Your answer should consist solely of the lines from the one containing "- [Tailwind CSS" through the end of the entries below, duplicated exactly.

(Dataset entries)
* * *

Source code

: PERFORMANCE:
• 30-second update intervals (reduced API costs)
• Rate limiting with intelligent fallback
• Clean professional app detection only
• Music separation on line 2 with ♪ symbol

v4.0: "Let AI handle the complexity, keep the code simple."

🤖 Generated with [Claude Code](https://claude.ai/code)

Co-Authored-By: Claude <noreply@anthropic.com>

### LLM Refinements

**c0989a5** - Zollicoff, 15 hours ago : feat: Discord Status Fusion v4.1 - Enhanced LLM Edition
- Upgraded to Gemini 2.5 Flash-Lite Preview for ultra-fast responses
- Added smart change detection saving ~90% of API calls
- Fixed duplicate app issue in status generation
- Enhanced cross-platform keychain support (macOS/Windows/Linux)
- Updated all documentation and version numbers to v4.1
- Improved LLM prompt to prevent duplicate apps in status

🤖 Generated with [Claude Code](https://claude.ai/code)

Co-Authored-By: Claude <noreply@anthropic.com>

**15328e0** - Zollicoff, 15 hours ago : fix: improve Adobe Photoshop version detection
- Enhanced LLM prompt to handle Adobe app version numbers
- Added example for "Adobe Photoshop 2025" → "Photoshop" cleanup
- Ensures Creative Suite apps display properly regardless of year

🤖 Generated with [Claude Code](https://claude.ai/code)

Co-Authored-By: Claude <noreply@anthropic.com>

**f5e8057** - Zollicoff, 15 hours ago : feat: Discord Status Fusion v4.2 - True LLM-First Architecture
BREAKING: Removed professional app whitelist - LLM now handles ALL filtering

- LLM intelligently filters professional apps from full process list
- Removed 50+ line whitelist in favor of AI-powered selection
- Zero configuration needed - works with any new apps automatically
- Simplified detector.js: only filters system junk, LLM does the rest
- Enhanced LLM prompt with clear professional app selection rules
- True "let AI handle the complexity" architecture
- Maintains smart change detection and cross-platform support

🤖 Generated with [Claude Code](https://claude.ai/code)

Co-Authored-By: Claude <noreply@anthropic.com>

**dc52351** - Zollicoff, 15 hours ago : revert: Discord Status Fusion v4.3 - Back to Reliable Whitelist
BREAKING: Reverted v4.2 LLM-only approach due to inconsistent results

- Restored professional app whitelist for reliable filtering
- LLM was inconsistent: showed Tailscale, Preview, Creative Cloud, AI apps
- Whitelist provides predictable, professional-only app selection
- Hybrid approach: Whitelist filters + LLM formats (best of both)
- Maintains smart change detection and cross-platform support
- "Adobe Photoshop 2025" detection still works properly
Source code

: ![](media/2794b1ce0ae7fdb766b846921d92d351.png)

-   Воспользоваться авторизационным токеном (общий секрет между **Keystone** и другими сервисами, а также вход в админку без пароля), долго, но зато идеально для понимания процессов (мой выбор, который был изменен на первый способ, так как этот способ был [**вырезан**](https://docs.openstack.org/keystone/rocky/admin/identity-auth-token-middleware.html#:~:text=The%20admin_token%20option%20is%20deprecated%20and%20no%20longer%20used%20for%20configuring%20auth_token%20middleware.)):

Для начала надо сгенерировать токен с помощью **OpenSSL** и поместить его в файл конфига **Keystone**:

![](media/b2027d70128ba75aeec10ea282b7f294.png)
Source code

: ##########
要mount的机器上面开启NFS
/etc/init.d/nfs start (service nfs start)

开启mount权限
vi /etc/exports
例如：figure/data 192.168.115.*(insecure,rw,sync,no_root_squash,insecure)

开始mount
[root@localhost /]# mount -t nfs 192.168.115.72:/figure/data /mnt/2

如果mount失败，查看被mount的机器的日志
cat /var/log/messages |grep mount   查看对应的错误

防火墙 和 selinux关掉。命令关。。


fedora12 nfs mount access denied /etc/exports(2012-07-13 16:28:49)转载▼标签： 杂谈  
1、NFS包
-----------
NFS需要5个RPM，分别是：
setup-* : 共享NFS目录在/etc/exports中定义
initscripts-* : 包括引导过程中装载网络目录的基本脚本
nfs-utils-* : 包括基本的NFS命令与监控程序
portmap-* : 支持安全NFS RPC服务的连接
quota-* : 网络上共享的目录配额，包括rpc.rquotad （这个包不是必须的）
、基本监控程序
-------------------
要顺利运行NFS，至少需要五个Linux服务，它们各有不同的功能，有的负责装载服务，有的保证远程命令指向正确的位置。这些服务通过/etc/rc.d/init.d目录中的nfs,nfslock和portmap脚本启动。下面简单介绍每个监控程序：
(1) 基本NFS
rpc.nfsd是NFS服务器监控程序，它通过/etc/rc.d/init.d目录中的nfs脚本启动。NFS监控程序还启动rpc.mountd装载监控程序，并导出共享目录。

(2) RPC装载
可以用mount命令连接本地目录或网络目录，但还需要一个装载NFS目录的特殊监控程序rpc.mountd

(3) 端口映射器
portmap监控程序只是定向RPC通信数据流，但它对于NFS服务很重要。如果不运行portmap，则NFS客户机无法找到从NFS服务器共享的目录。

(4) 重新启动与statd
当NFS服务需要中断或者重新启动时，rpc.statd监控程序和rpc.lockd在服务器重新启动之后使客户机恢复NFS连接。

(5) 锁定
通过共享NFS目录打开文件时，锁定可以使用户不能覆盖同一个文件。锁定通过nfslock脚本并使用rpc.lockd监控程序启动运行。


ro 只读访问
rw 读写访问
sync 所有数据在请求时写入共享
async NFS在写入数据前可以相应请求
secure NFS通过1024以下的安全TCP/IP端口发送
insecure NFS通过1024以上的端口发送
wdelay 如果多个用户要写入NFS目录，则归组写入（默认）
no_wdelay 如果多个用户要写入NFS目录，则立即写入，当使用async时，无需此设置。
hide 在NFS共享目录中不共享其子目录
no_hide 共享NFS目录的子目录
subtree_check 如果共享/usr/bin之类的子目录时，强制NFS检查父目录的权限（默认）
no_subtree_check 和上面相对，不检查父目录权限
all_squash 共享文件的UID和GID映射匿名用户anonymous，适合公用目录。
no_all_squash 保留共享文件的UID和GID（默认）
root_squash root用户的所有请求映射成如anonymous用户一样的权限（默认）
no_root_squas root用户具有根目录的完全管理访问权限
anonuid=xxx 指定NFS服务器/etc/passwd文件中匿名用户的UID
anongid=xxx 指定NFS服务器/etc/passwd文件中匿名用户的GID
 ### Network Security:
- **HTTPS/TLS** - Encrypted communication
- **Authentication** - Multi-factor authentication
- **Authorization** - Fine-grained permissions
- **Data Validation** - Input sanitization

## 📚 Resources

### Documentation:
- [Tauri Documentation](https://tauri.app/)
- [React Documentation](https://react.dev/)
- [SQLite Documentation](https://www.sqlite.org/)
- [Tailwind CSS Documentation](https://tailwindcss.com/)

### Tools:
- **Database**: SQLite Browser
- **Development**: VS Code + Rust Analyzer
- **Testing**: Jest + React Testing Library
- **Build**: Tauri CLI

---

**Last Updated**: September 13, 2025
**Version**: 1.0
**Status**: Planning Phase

* * *

- _Solution for this exercise_
- [Tailwind CSS Documentation](https://tailwindcss.com/)

### Tools:
- **Database**: SQLite Browser
- **Development**: VS Code + Rust Analyzer
- **Testing**: Jest + React Testing Library
- **Build**: Tauri CLI

---

**Last Updated**: September 13, 2025
**Version**: 1.0
**Status**: Planning Phase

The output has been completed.